• WRITTEN TASK: Pick out every line in the rows below that contains the string "Protection", and copy each one.
--------------------------------------------------
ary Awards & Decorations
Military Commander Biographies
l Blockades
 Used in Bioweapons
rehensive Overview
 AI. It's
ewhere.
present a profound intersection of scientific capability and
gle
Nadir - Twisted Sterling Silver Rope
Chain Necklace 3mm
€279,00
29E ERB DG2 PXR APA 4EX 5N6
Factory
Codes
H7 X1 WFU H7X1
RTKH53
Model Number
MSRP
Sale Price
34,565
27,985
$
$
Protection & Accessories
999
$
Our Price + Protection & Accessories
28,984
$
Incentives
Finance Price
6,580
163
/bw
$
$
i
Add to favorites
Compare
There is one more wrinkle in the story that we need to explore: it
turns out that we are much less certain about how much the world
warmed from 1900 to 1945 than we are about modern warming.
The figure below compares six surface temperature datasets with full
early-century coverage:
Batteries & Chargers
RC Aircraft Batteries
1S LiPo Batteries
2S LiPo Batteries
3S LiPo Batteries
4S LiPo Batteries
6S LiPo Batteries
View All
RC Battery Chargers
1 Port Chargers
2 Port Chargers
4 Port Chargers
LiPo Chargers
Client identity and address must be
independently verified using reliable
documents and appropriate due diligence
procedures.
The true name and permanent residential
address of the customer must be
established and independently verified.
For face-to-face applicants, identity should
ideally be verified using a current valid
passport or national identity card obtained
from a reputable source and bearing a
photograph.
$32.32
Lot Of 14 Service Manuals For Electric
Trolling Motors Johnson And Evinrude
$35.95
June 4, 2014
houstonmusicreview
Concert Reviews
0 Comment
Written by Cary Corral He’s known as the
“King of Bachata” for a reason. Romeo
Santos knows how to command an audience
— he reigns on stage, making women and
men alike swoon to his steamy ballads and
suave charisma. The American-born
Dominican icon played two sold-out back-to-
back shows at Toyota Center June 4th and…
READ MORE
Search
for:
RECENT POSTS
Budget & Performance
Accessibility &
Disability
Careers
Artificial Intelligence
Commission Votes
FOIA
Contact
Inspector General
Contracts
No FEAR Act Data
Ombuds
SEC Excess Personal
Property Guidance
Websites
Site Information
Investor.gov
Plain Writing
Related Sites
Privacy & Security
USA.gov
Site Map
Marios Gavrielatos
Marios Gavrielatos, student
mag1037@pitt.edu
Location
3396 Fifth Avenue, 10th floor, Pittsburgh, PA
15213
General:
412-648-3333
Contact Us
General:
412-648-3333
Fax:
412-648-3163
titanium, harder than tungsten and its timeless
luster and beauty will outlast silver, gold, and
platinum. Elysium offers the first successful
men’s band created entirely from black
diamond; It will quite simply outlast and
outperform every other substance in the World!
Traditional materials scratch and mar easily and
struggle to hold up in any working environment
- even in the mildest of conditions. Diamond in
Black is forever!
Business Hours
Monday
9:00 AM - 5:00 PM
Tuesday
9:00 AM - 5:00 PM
--------------------------------------------------
• REPLY:
Protection & Accessories
Our Price + Protection & Accessories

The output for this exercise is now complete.